**Excerpted records:**
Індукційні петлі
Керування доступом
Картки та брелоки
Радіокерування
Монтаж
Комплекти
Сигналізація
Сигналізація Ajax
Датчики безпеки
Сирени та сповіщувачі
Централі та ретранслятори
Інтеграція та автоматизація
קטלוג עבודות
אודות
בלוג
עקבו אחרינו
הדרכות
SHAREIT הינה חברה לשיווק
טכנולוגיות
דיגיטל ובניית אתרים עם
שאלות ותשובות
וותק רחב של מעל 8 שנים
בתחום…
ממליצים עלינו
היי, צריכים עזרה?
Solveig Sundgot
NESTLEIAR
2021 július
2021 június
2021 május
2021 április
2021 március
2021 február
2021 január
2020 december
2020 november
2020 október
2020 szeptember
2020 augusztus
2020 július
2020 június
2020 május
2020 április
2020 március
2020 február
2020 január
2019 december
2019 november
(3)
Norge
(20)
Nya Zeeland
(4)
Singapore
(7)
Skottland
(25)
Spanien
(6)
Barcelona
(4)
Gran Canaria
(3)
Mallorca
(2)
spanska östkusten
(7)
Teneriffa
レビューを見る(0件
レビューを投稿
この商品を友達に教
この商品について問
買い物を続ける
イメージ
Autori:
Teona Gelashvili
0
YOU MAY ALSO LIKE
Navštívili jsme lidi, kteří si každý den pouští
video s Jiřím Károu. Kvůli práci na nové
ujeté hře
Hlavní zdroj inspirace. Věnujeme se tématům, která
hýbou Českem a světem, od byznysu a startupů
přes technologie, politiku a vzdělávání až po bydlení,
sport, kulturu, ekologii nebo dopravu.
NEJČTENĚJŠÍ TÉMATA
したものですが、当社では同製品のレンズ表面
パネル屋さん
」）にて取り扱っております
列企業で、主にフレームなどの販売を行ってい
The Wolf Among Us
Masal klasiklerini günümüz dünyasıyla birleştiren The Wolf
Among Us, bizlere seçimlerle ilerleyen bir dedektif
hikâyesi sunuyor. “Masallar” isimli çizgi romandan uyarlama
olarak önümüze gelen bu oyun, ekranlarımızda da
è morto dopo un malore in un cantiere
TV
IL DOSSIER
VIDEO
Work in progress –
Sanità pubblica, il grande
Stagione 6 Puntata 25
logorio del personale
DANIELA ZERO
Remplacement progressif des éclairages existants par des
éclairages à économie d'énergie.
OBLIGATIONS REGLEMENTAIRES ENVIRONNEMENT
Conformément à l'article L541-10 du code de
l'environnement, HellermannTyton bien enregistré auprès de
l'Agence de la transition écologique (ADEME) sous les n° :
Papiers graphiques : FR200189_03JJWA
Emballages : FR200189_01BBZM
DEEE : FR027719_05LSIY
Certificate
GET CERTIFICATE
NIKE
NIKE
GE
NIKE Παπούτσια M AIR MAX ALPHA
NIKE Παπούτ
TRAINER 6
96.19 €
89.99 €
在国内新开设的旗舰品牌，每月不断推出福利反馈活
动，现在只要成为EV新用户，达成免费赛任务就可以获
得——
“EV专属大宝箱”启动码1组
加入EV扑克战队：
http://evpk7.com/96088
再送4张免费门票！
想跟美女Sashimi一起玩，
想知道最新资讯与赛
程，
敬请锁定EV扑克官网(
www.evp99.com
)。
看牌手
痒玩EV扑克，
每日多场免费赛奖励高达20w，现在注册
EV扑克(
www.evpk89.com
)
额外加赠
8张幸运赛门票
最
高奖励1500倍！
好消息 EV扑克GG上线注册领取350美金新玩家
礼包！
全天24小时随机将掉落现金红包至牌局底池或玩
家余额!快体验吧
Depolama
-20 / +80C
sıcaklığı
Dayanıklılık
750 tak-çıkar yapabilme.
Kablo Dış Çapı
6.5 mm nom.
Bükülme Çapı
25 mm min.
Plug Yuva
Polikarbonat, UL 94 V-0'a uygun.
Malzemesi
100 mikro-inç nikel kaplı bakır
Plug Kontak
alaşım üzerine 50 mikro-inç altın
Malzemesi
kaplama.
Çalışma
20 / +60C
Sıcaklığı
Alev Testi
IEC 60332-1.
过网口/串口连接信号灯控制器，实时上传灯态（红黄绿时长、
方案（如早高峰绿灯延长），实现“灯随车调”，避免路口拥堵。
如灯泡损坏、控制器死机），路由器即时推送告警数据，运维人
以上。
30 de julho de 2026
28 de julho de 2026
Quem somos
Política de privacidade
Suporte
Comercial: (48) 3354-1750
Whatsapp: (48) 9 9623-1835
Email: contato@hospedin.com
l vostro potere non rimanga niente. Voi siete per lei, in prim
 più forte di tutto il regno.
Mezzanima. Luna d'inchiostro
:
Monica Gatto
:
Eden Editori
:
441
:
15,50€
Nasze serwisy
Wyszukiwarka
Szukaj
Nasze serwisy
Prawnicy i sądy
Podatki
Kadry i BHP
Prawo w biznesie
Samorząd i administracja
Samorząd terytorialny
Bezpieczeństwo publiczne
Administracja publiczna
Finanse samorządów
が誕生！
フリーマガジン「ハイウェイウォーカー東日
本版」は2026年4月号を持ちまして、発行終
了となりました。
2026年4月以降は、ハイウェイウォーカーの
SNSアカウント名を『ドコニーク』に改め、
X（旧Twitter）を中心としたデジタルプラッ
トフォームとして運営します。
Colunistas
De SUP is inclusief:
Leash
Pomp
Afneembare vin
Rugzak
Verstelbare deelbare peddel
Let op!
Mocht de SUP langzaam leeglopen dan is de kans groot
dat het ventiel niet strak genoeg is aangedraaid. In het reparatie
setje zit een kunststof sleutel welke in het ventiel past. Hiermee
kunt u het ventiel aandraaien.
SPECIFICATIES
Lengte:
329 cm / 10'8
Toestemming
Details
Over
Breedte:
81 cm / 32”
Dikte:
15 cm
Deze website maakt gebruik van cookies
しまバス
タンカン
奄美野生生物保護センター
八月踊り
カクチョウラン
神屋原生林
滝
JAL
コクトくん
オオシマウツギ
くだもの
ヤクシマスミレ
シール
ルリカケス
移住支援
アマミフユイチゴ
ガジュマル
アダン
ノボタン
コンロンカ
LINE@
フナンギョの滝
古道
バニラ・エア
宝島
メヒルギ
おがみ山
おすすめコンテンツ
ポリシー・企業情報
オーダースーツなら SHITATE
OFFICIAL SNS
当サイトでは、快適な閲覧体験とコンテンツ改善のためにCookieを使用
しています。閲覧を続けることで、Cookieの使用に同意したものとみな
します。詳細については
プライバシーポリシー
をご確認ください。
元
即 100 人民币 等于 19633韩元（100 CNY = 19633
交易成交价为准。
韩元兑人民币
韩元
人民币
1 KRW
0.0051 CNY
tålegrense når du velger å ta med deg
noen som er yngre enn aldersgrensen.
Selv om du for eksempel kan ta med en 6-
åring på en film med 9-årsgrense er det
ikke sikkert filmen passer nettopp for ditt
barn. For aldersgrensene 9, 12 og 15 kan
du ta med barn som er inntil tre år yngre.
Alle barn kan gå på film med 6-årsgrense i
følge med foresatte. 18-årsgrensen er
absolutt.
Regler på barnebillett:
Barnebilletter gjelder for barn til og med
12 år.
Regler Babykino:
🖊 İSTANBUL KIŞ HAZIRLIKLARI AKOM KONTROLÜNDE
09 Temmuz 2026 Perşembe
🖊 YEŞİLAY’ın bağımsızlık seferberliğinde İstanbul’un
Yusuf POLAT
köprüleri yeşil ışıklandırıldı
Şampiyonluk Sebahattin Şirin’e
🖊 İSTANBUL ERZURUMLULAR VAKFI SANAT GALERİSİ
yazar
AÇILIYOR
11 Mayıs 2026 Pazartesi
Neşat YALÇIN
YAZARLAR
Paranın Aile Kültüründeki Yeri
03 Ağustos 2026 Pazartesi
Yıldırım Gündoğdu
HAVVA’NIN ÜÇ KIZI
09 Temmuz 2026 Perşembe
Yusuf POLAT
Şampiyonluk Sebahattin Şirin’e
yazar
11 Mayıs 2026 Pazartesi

**Exercise prompt:** When you answer, output each line of the data exactly as given, from its first line up to and including the one with "YOU MAY ALSO LIKE".

**Result for this exercise:**
Індукційні петлі
Керування доступом
Картки та брелоки
Радіокерування
Монтаж
Комплекти
Сигналізація
Сигналізація Ajax
Датчики безпеки
Сирени та сповіщувачі
Централі та ретранслятори
Інтеграція та автоматизація
קטלוג עבודות
אודות
בלוג
עקבו אחרינו
הדרכות
SHAREIT הינה חברה לשיווק
טכנולוגיות
דיגיטל ובניית אתרים עם
שאלות ותשובות
וותק רחב של מעל 8 שנים
בתחום…
ממליצים עלינו
היי, צריכים עזרה?
Solveig Sundgot
NESTLEIAR
2021 július
2021 június
2021 május
2021 április
2021 március
2021 február
2021 január
2020 december
2020 november
2020 október
2020 szeptember
2020 augusztus
2020 július
2020 június
2020 május
2020 április
2020 március
2020 február
2020 január
2019 december
2019 november
(3)
Norge
(20)
Nya Zeeland
(4)
Singapore
(7)
Skottland
(25)
Spanien
(6)
Barcelona
(4)
Gran Canaria
(3)
Mallorca
(2)
spanska östkusten
(7)
Teneriffa
レビューを見る(0件
レビューを投稿
この商品を友達に教
この商品について問
買い物を続ける
イメージ
Autori:
Teona Gelashvili
0
YOU MAY ALSO LIKE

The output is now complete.